Il a déclaré que les températures plus chaudes dans des endroits comme le golfe d’Alaska ou le long de la côte du Pacifique, « coupent l’approvisionnement alimentaire jusqu’à la base… conduisant à une chaîne alimentaire plus longue et à une nourriture en quelque sorte moins nutritive » pour le saumon.
Mais si « vous allez suffisamment au nord », le réchauffement pourrait en fait profiter aux saumons comme le saumon rouge de la mer de Béring et de la baie de Bristol, a-t-il déclaré. Au cours des 10 dernières années, ces poissons ont connu « la plus grande remonte… la plus grosse récolte jamais vue ». Cinquante millions de poissons pêchés.
Il a déclaré que la pêche au saumon du Pacifique en Russie cette année était également hors du commun, mais elle était presque entièrement due au saumon rose de Russie et aux populations de stocks de la baie de Bristol.

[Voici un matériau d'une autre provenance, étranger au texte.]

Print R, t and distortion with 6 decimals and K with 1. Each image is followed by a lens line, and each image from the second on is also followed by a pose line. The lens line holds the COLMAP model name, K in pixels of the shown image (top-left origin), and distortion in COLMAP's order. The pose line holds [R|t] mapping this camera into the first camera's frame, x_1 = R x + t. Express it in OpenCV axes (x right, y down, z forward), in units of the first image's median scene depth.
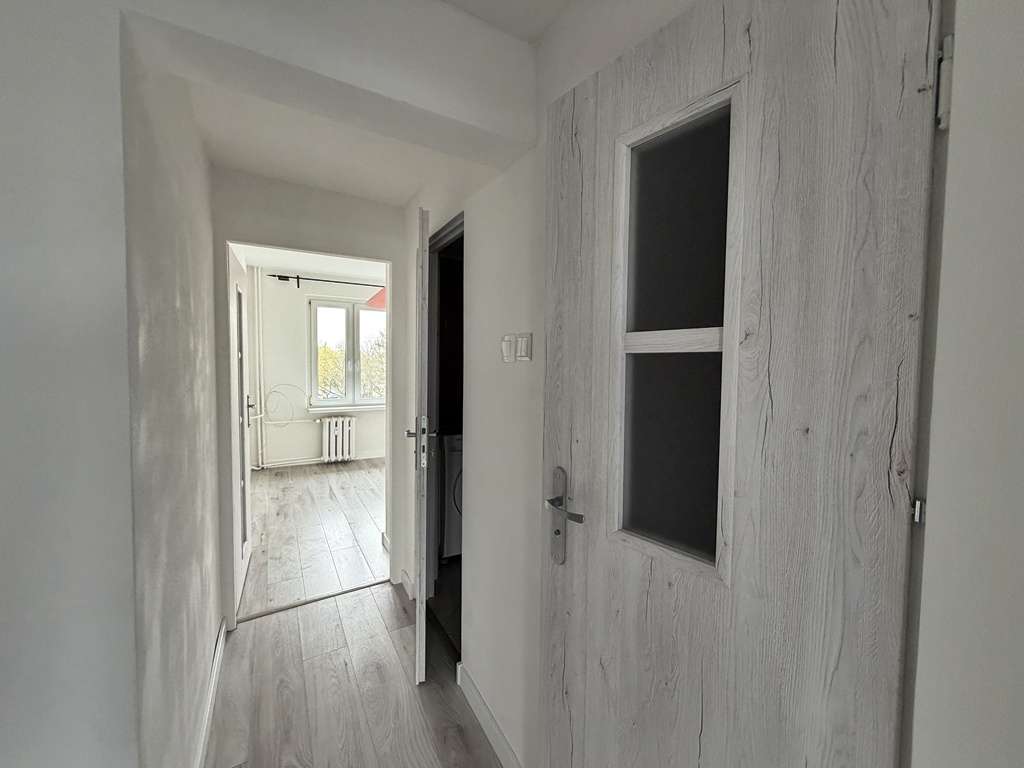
lens RADIAL K [[408.2, 0, 510.0], [0, 408.2, 382.6], [0, 0, 1]] dist [-0.000184, 0.000209]
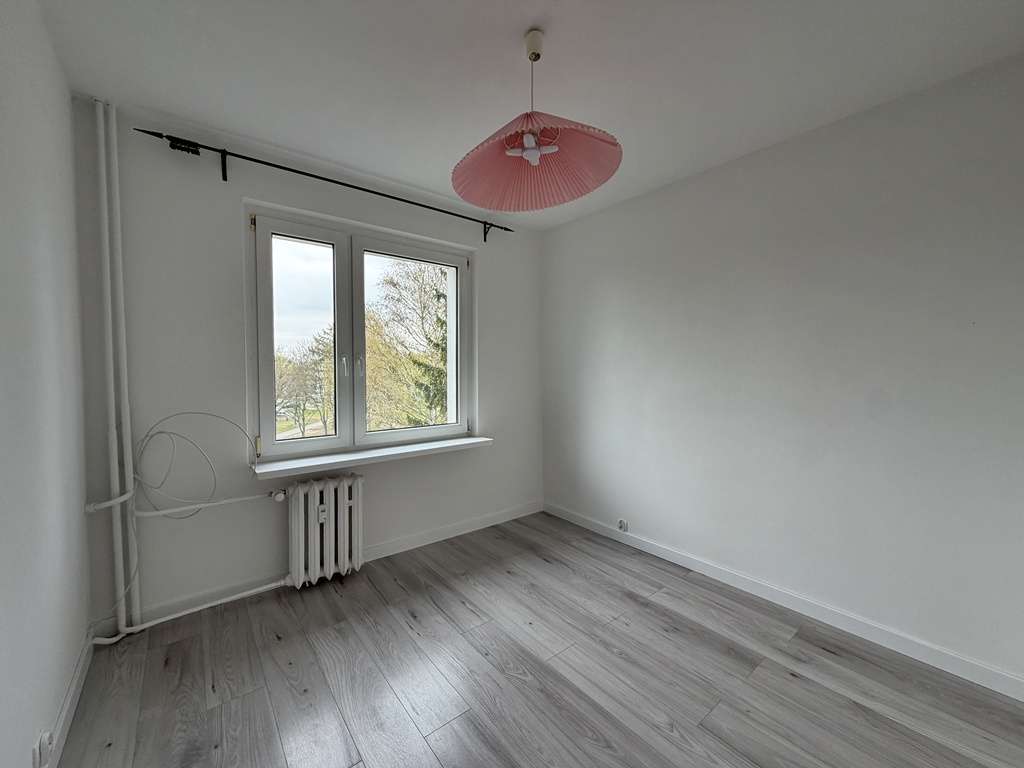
lens RADIAL K [[408.2, 0, 510.0], [0, 408.2, 382.6], [0, 0, 1]] dist [-0.000184, 0.000209]
pose [[0.990124, -0.018982, 0.138901, -0.283862], [0.020832, 0.999712, -0.011878, -0.013351], [-0.138635, 0.014655, 0.990235, 0.534126]]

Partout ailleurs, les choses ne vont pas bien.
Plus au nord que ça ? « C’est un aspect intéressant », a déclaré Mantoue. « Le saumon là-bas se porte extrêmement mal depuis 20 ans. »
Il a expliqué que cela était probablement dû à une combinaison de problèmes dans le réseau trophique marin du nord de la mer de Béring, ainsi que dans leur habitat d’eau douce.
« Ils effectuent une très longue migration à travers l’intérieur de l’Alaska et il peut y faire très chaud en été », a-t-il déclaré. « Vingt-quatre heures de lumière par jour et une rivière très grande, large et boueuse qui absorbe beaucoup de soleil. »
C’est pour des espèces comme celle-ci – celles qui ont besoin d’être protégées – que Welch, qui est également chercheuse à la NOAA, espère que ses modèles de prévision écologique et ceux d’autres personnes seront utiles.
Elle a ajouté que sachant dans quelles eaux se déplacent les rorquals bleus, par exemple, les navires devront peut-être faire preuve de vigilance pour éviter les collisions, et certains engins de pêche pourraient être retirés jusqu’à ce qu’ils soient passés.
Heureusement, certaines zones semblent plus résistantes que d’autres aux vagues de chaleur.
Ryan Walter, océanographe à Cal Poly San Luis Obispo, a déclaré que les zones à forte remontée d’eau – comme la bande fraîche le long de la côte californienne – semblent être moins affectées par les vagues de chaleur que d’autres zones de l’océan, offrant potentiellement un refuge frais aux animaux cherchant à éviter la chaleur.
« Il se peut que ces petites poches le long de la côte, là où nous avons cette remontée d’eau, soient un endroit où les animaux marins peuvent chercher refuge ailleurs dans les eaux plus chaudes », a-t-il déclaré.
« Je pense que c’est passionnant de partager des nouvelles potentiellement optimistes sur les océans », a déclaré Fredstone à propos de ses découvertes et de celles d’autres chercheurs. « Nous sommes tous très préoccupés par ces endroits qui semblent très vulnérables, comme les récifs coralliens. C’était passionnant de découvrir potentiellement que d’autres écosystèmes qui nous tiennent également à cœur, qui sont également très importants pour la culture, l’économie et le bien-être humains, pourraient être un peu plus résilients.
Mais, a-t-elle ajouté, nous devons également nous rappeler que des études comme la sienne ont été « réalisées dans des océans plus froids » que ce que nous observons actuellement, et qui n’ont pas enregistré beaucoup de méga vagues de chaleur – comme celle de 2014-2016. s’est emparée du Pacifique Nord, provoquant une prolifération d’algues et une mortalité massive d’oiseaux, de poissons et de mammifères.
« Donc, si cette tendance se maintiendra à mesure que les événements extrêmes deviendront de plus en plus extrêmes, eh bien, je pense qu’il est trop tôt pour le dire », a-t-elle déclaré.